AIM OF THE TASK:
Output the lines of the records from the one containing "floor lamp: none" through the last, both ends included. Leave pictures out.

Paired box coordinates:
[Start of section]
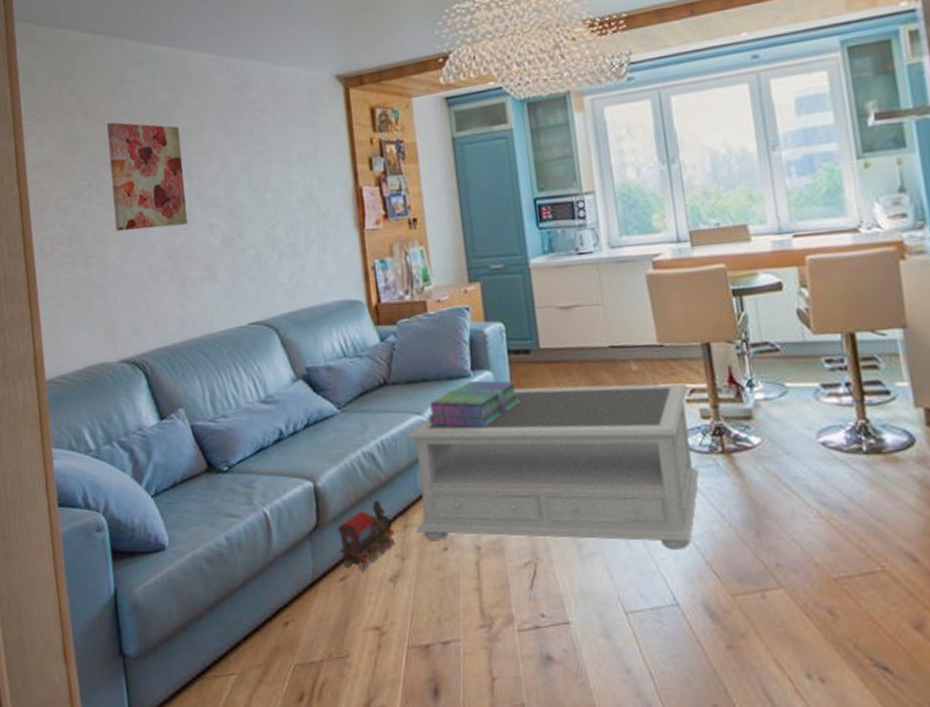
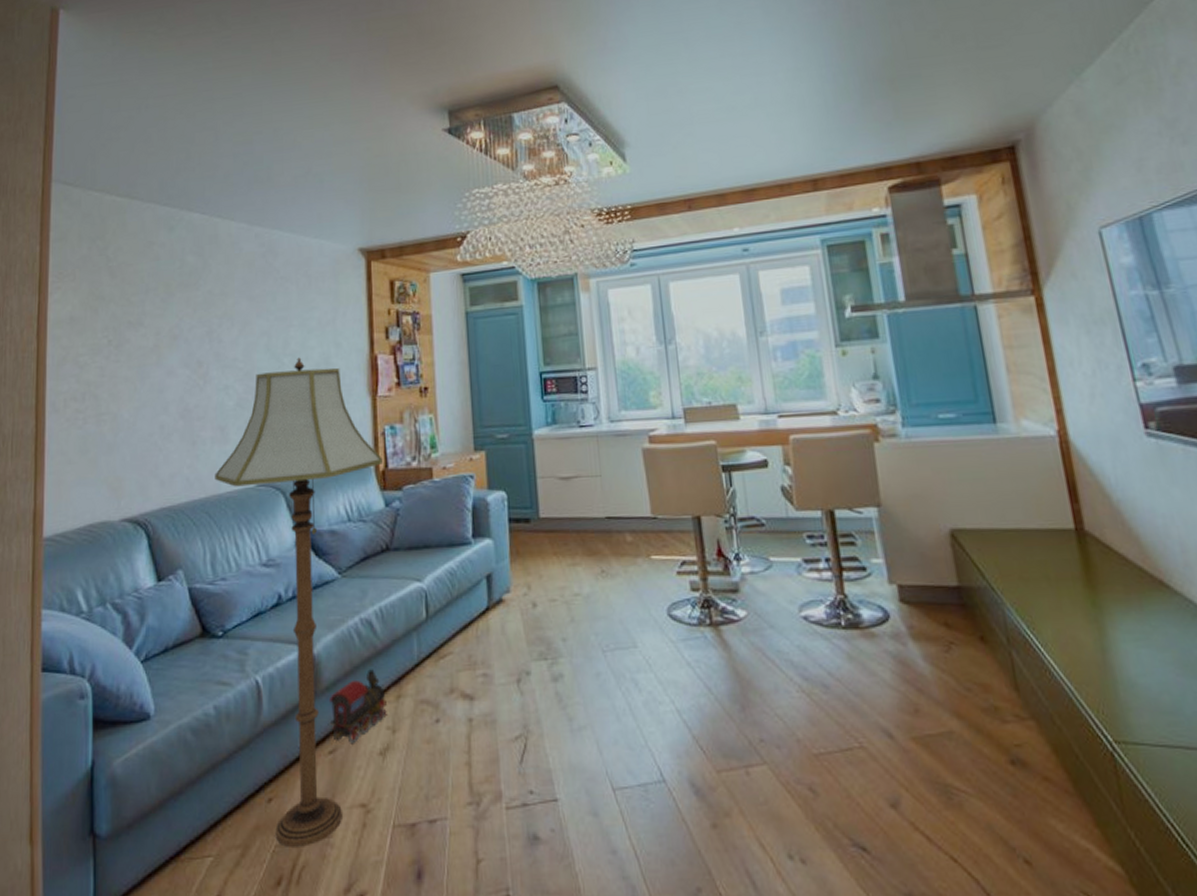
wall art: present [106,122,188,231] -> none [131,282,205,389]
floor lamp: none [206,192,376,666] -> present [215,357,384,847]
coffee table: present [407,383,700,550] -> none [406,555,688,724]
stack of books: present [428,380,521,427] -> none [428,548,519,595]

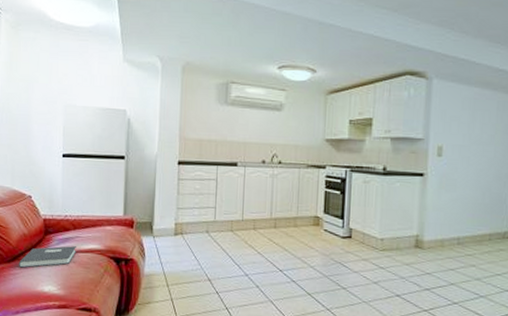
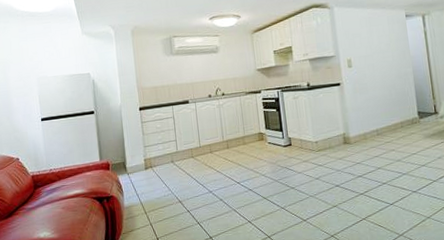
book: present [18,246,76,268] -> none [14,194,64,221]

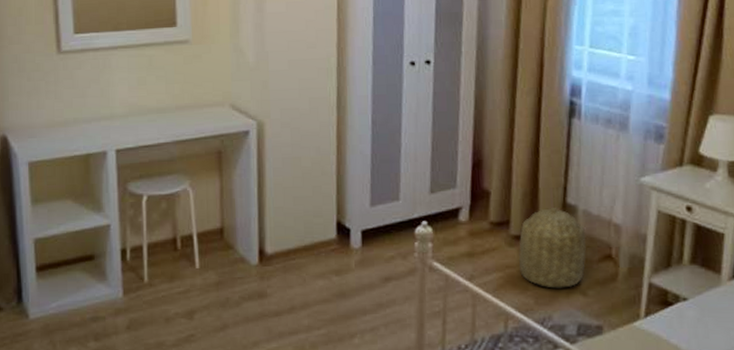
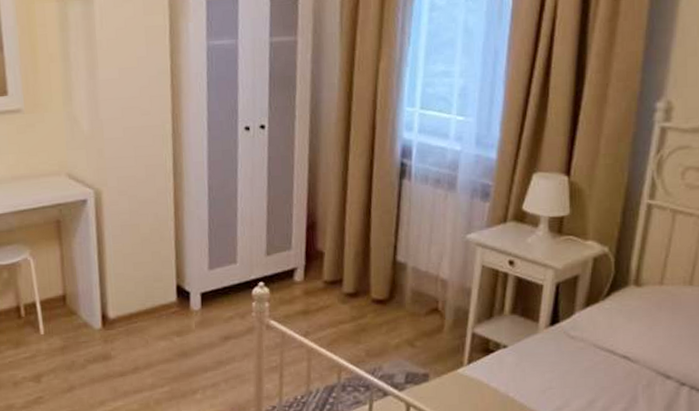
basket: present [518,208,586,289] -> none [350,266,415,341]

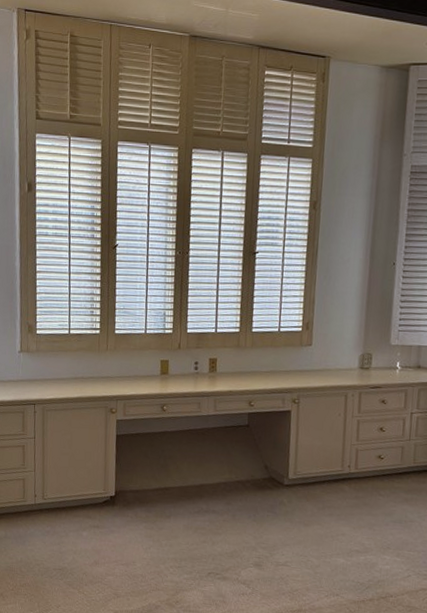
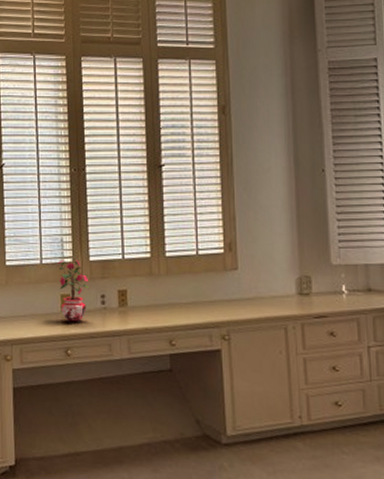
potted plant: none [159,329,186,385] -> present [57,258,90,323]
[End of section]
ANSWER FOR THIS EXERCISE:
floor lamp: none [206,192,376,666] -> present [215,357,384,847]
coffee table: present [407,383,700,550] -> none [406,555,688,724]
stack of books: present [428,380,521,427] -> none [428,548,519,595]

book: present [18,246,76,268] -> none [14,194,64,221]

basket: present [518,208,586,289] -> none [350,266,415,341]

potted plant: none [159,329,186,385] -> present [57,258,90,323]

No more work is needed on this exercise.